Proteins were separated on 10% SDS-PAGE gels under reducing conditions. The proteins were then transferred onto polyvinyldifluoride membranes and blocked with 5% BSA in TBS with 0.1% Tween 20 (TBS-Tween) for 1 h at room temperature. The membranes were blotted with the desired primary antibodies and incubated overnight at 4 °C. Primary antibodies used were: anti-MeCP2 (1:1000; Cell Signalling), and anti-Tubulin (1:20000; Sigma). After washing thrice with TBS-Tween (10 min each wash at room temperature), the membranes were then blotted with secondary antibody-horseradish peroxidase conjugates (GE Healthcare) for 1 h at room temperature. SuperSignal West Pico and Femto Chemiluminescent Substrate (Thermo Fisher Scientific) was used for developing the blots, and a GE LAS4000 imaging machine was used to visualize them. Band densitometry analysis was done using ImageJ.
DIV 14 hippocampal neurons were recorded using whole-cell patch clamp. Cells were visualized using DIC optics (Olympus) and patched with pipettes (2–4 MΩ) fashioned from borosilicate glass capillaries (G150F-3, Warner Instruments) using a vertical puller (PC-10, Narishige). The internal solution for the patch pipette contained (in mM): 120 K-gluconate, 9 KCl, 10 KOH, 3.5 MgCl2, 4 NaCl, 10 HEPES, 4 Na2ATP, 0.4 Na3GTP, 17.5 sucrose, and 0.5 EGTA. Neurons were bathed in an external solution containing (in mM): 125 NaCl, 24 NaHCO3, 10 glucose, 2.5 KCl, 1 NaH2PO4, 2.5 CaCl2, 2 MgCl2, 0.001 tetrodotoxin (TTX), and 0.02 bicuculline methiodide (BMI). TTX and BMI were acquired from Tocris Bioscience. Recordings were acquired using a patch clamp amplifier (Axon Instruments), and the signals were digitized and sampled at 10 kHz, filtered at 2 kHz, and analyzed using pClamp 10.3 software (Axon Instruments). Neurons were held at − 70 mV after whole-cell formation and series resistance was checked before and after recording. Data in which series resistance changed more than 20% were discarded. mEPSC amplitude and frequency were analyzed with MiniAnalysis software (Synaptosoft).

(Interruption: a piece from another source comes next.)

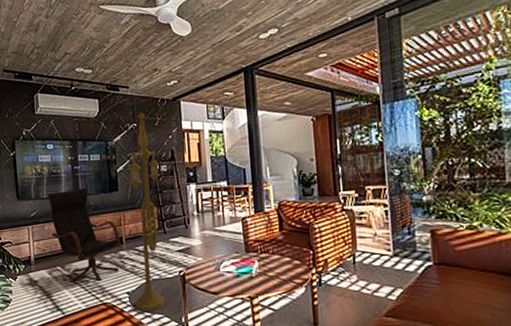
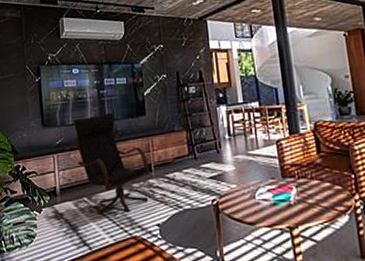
floor lamp: present [127,112,165,311] -> none [154,33,198,245]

Statistical analyses were performed with GraphPad PRISM. The statistical tests used are stated in the figure legends. Statistical significance was set at p < 0.05.
We thank NUS Graduate School for Integrative Sciences and Engineering for sponsoring E.W.M.C.’s and W.M.L.’s Ph.D. scholarships, W.Y. Leong for technical support, and members of the Goh lab for sharing reagents and expertise.

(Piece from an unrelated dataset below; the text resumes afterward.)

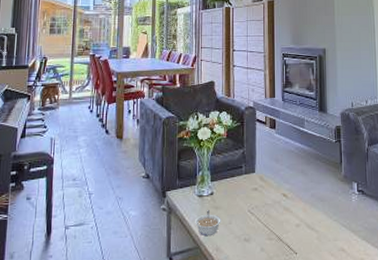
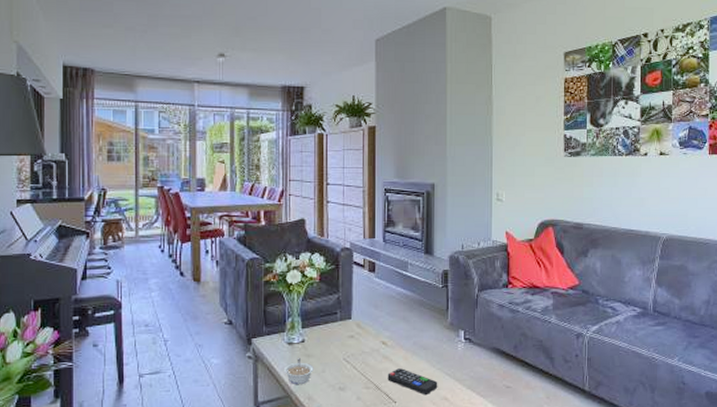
remote control: none [288,220,335,246] -> present [387,368,438,394]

This work was supported by Abbott Nutrition Cognition Center of Excellence, Singapore R&D, Academic Center of Excellence (ACE) research award from GlaxoSmithKline (GSK), National Research Foundation Singapore under its Competitive Research Program (NRF 2008 NRF-CRP 002-082), National Medical Research Council (NMRC)—Collaborative Research Programme Grant (CBRG)—(NMRC/CBRG/0094/2015), and Ministry of Education (MOE) TIER 2 Grant (MOE2015-T2-1-022) to E.L.K.G.
Compliance with Ethical Standards
Disclosure of Potential Conflicts of Interest
The authors declare that they have no conflicts of interest.
Research Involving Animals
All animal procedures were approved by the Singhealth Institutional Animal Care and Use Committee.